* [Task instructions]: An exact reproduction is required of the lines from the beginning of the entries through the line with "For design that you’ll love", pictures excluded and nothing added.
# # #
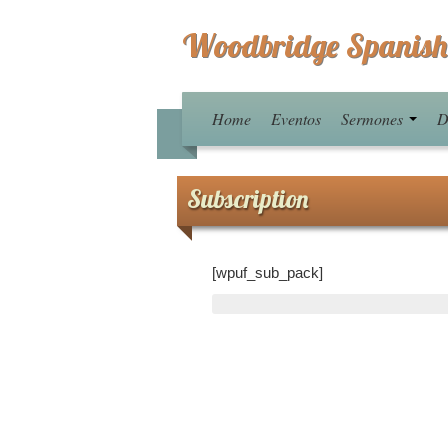
Woodbridge Spanish
Home
Eventos
Sermones
D
Subscription
[wpuf_sub_pack]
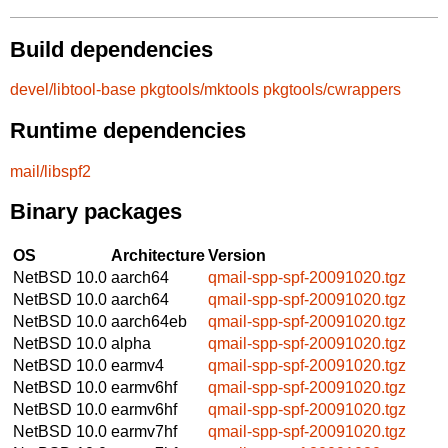
Build dependencies
devel/libtool-base
pkgtools/mktools
pkgtools/cwrappers
Runtime dependencies
mail/libspf2
Binary packages
OS
Architecture
Version
NetBSD 10.0
aarch64
qmail-spp-spf-20091020.tgz
NetBSD 10.0
aarch64
qmail-spp-spf-20091020.tgz
NetBSD 10.0
aarch64eb
qmail-spp-spf-20091020.tgz
NetBSD 10.0
alpha
qmail-spp-spf-20091020.tgz
NetBSD 10.0
earmv4
qmail-spp-spf-20091020.tgz
NetBSD 10.0
earmv6hf
qmail-spp-spf-20091020.tgz
NetBSD 10.0
earmv6hf
qmail-spp-spf-20091020.tgz
NetBSD 10.0
earmv7hf
qmail-spp-spf-20091020.tgz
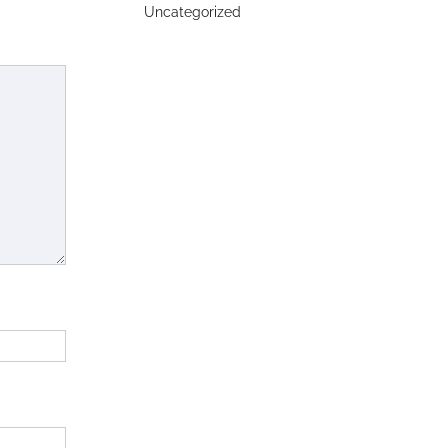
Uncategorized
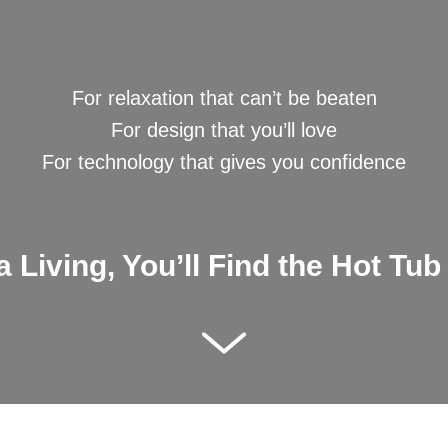
Kettering Showroo
For relaxation that can’t be beaten
For design that you’ll love
For technology that gives you confidence
 Living, You’ll Find the Hot Tub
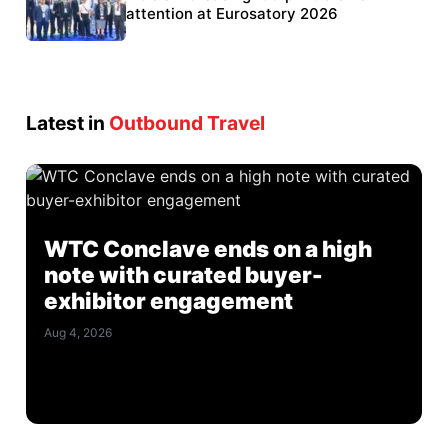
Eurosatory participation
attention at Eurosatory 2026
Latest in
Outbound Travel
WTC Conclave ends on a high
note with curated buyer-
exhibitor engagement
Aug 4, 2026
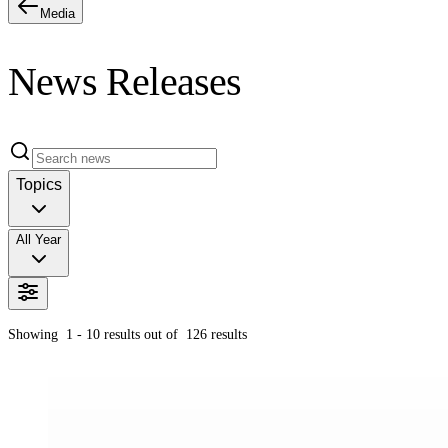
Media
News Releases
Topics
All Year
Showing
1 - 10
results out of
126
results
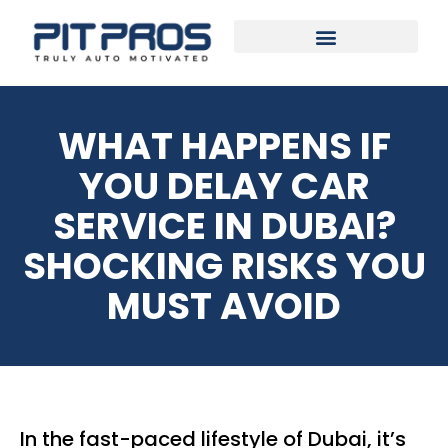
WHAT HAPPENS IF
YOU DELAY CAR
SERVICE IN DUBAI?
SHOCKING RISKS YOU
MUST AVOID
In the fast-paced lifestyle of Dubai, it’s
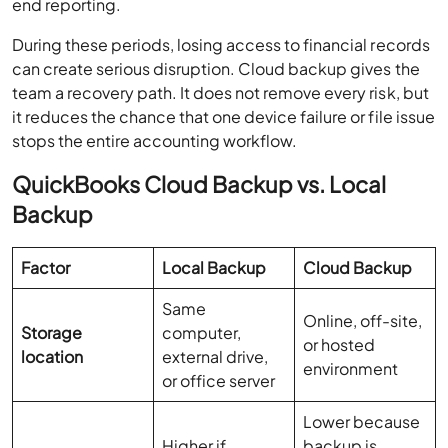
end reporting.
During these periods, losing access to financial records
can create serious disruption. Cloud backup gives the
team a recovery path. It does not remove every risk, but
it reduces the chance that one device failure or file issue
stops the entire accounting workflow.
QuickBooks Cloud Backup vs. Local
Backup
Factor
Local Backup
Cloud Backup
Same
Online, off-site,
Storage
computer,
or hosted
location
external drive,
environment
or office server
Lower because
Higher if
backup is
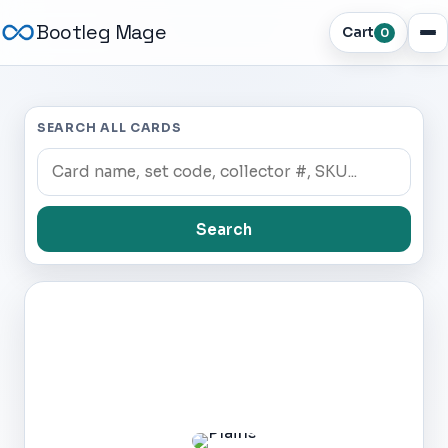
Bootleg Mage
Cart
0
SEARCH ALL CARDS
Search
Dark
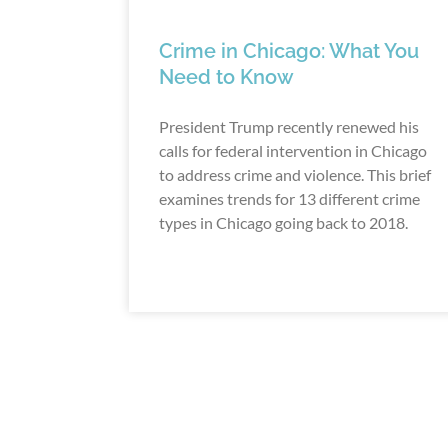
Crime in Chicago: What You
Need to Know
President Trump recently renewed his
calls for federal intervention in Chicago
to address crime and violence. This brief
examines trends for 13 different crime
types in Chicago going back to 2018.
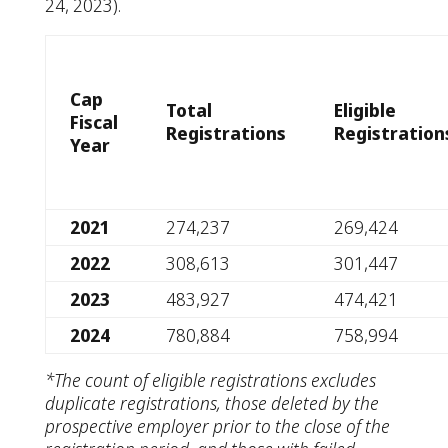
24, 2023).
Cap
Total
Eligible
Fiscal
Registrations
Registration
Year
2021
274,237
269,424
2022
308,613
301,447
2023
483,927
474,421
2024
780,884
758,994
*The count of eligible registrations excludes
duplicate registrations, those deleted by the
prospective employer prior to the close of the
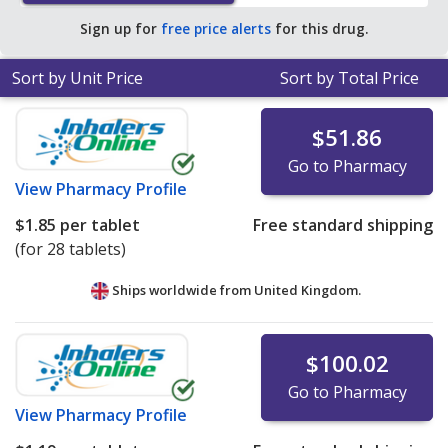
Sign up for
free price alerts
for this drug.
Sort by Unit Price
Sort by Total Price
$51.86
Go to Pharmacy
View
Pharmacy Profile
$1.85
per tablet
Free standard shipping
(for 28 tablets)
Ships worldwide from
United Kingdom.
$100.02
Go to Pharmacy
View
Pharmacy Profile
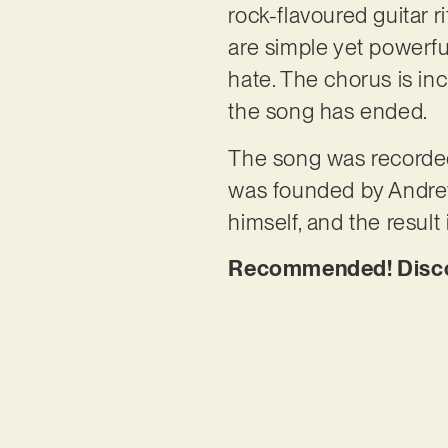
rock-flavoured guitar r
are simple yet powerfu
hate. The chorus is inc
the song has ended.
The song was recorded
was founded by Andrew
himself, and the result
Recommended! Discov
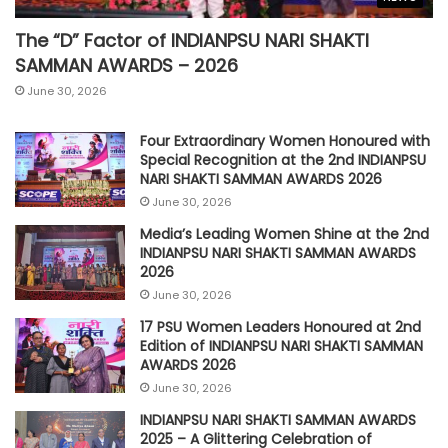
The “D” Factor of INDIANPSU NARI SHAKTI
SAMMAN AWARDS – 2026
June 30, 2026
Four Extraordinary Women Honoured with
Special Recognition at the 2nd INDIANPSU
NARI SHAKTI SAMMAN AWARDS 2026
June 30, 2026
Media’s Leading Women Shine at the 2nd
INDIANPSU NARI SHAKTI SAMMAN AWARDS
2026
June 30, 2026
17 PSU Women Leaders Honoured at 2nd
Edition of INDIANPSU NARI SHAKTI SAMMAN
AWARDS 2026
June 30, 2026
INDIANPSU NARI SHAKTI SAMMAN AWARDS
2025 – A Glittering Celebration of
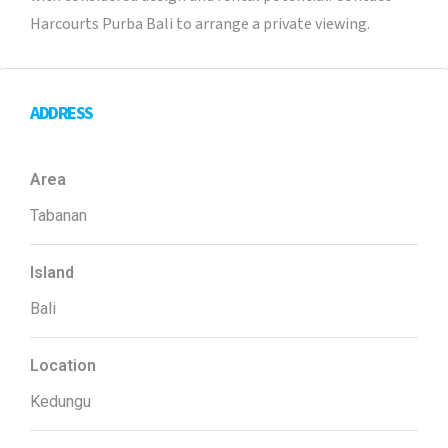
Harcourts Purba Bali to arrange a private viewing.
ADDRESS
Area
Tabanan
Island
Bali
Location
Kedungu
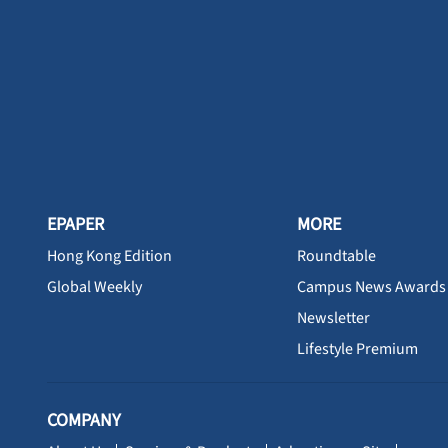
EPAPER
MORE
Hong Kong Edition
Roundtable
Global Weekly
Campus News Awards
Newsletter
Lifestyle Premium
COMPANY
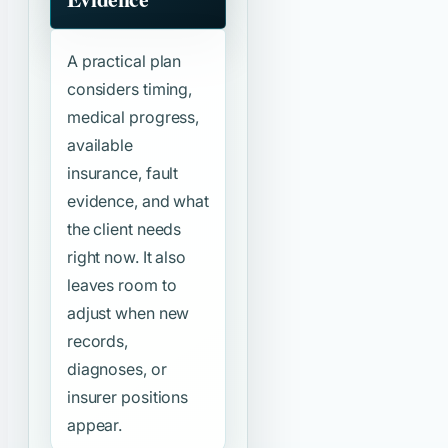
A practical plan
considers timing,
medical progress,
available
insurance, fault
evidence, and what
the client needs
right now. It also
leaves room to
adjust when new
records,
diagnoses, or
insurer positions
appear.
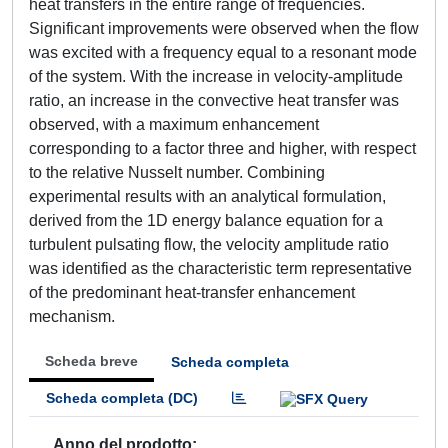
heat transfers in the entire range of frequencies.
Significant improvements were observed when the flow
was excited with a frequency equal to a resonant mode
of the system. With the increase in velocity-amplitude
ratio, an increase in the convective heat transfer was
observed, with a maximum enhancement
corresponding to a factor three and higher, with respect
to the relative Nusselt number. Combining
experimental results with an analytical formulation,
derived from the 1D energy balance equation for a
turbulent pulsating flow, the velocity amplitude ratio
was identified as the characteristic term representative
of the predominant heat-transfer enhancement
mechanism.
Scheda breve
Scheda completa
Scheda completa (DC)
Anno del prodotto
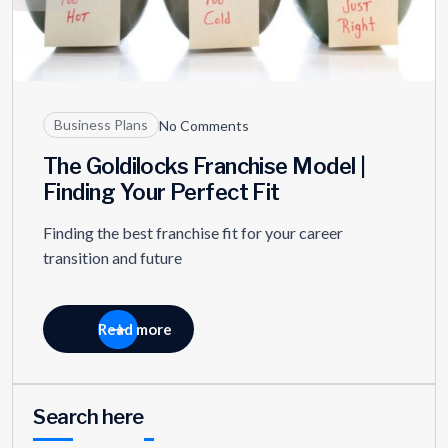
Business Plans
No Comments
The Goldilocks Franchise Model |
Finding Your Perfect Fit
Finding the best franchise fit for your career
transition and future
Read more
Search here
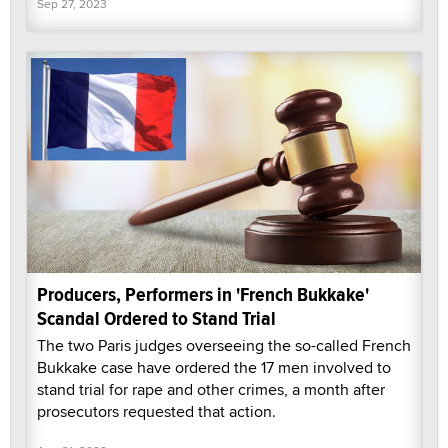
Sep 27, 2023
Producers, Performers in 'French Bukkake'
Scandal Ordered to Stand Trial
The two Paris judges overseeing the so-called French
Bukkake case have ordered the 17 men involved to
stand trial for rape and other crimes, a month after
prosecutors requested that action.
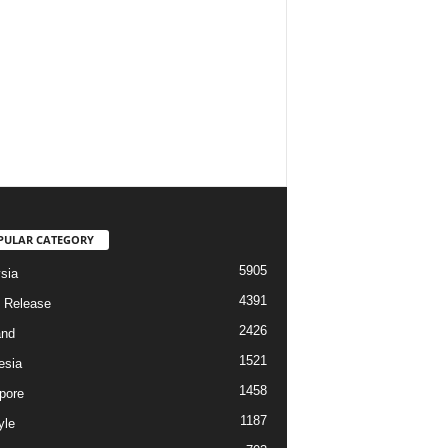
PULAR CATEGORY
5905
sia
4391
 Release
2426
and
1521
esia
1458
pore
1187
yle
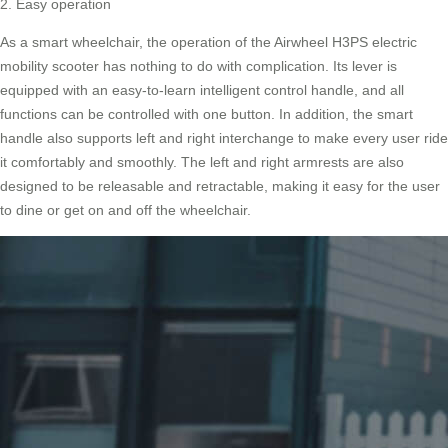
2. Easy operation
As a smart wheelchair, the operation of the Airwheel H3PS electric
mobility scooter has nothing to do with complication. Its lever is
equipped with an easy-to-learn intelligent control handle, and all
functions can be controlled with one button. In addition, the smart
handle also supports left and right interchange to make every user ride
it comfortably and smoothly. The left and right armrests are also
designed to be releasable and retractable, making it easy for the user
to dine or get on and off the wheelchair.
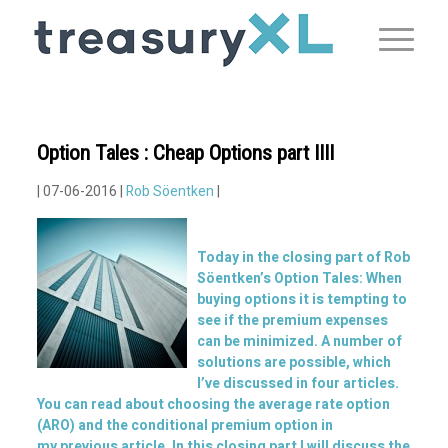
Option Tales : Cheap Options part IIII
| 07-06-2016 |
Rob Söentken
|
Today in the closing part of Rob
Söentken’s Option Tales: When
buying options it is tempting to
see if the premium expenses
can be minimized. A number of
solutions are possible, which
I’ve discussed in four articles.
You can read about choosing the average rate option
(ARO) and the conditional premium option in
my
previous article
. In this closing part I will discuss the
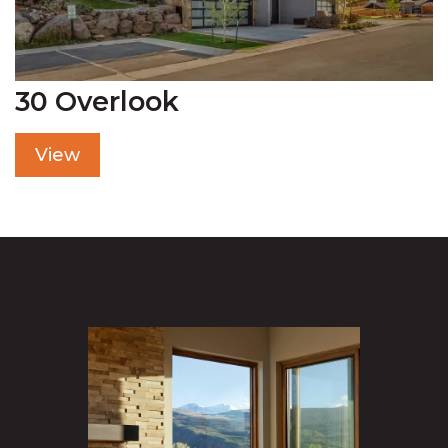
30 Overlook
View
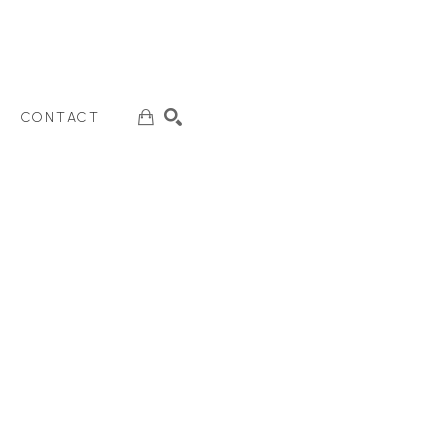
CONTACT
SEARCH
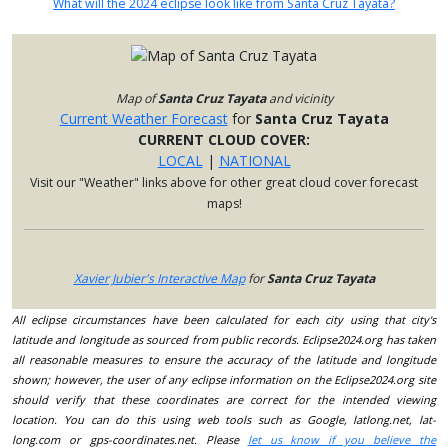
What will the 2024 eclipse look like from Santa Cruz Tayata?
Map of
Santa Cruz Tayata
and vicinity
Current Weather Forecast
for
Santa Cruz Tayata
CURRENT CLOUD COVER:
LOCAL
|
NATIONAL
Visit our "Weather" links above for other great cloud cover forecast
maps!
Xavier Jubier's Interactive Map
for
Santa Cruz Tayata
All eclipse circumstances have been calculated for each city using that city's
latitude and longitude as sourced from public records. Eclipse2024.org has taken
all reasonable measures to ensure the accuracy of the latitude and longitude
shown; however, the user of any eclipse information on the Eclipse2024.org site
should verify that these coordinates are correct for the intended viewing
location. You can do this using web tools such as Google, latlong.net, lat-
long.com or gps-coordinates.net. Please
let us know if you believe the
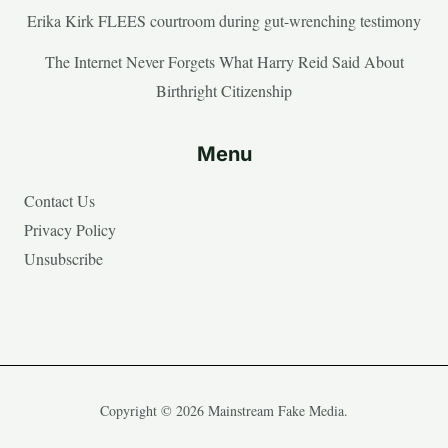
Erika Kirk FLEES courtroom during gut-wrenching testimony
The Internet Never Forgets What Harry Reid Said About
Birthright Citizenship
Menu
Contact Us
Privacy Policy
Unsubscribe
Copyright © 2026 Mainstream Fake Media.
# # #
* [Your response]:
Woodbridge Spanish
Home
Eventos
Sermones
D
Subscription
[wpuf_sub_pack]
Build dependencies
devel/libtool-base
pkgtools/mktools
pkgtools/cwrappers
Runtime dependencies
mail/libspf2
Binary packages
OS
Architecture
Version
NetBSD 10.0
aarch64
qmail-spp-spf-20091020.tgz
NetBSD 10.0
aarch64
qmail-spp-spf-20091020.tgz
NetBSD 10.0
aarch64eb
qmail-spp-spf-20091020.tgz
NetBSD 10.0
alpha
qmail-spp-spf-20091020.tgz
NetBSD 10.0
earmv4
qmail-spp-spf-20091020.tgz
NetBSD 10.0
earmv6hf
qmail-spp-spf-20091020.tgz
NetBSD 10.0
earmv6hf
qmail-spp-spf-20091020.tgz
NetBSD 10.0
earmv7hf
qmail-spp-spf-20091020.tgz
Uncategorized
Kettering Showroo
For relaxation that can’t be beaten
For design that you’ll love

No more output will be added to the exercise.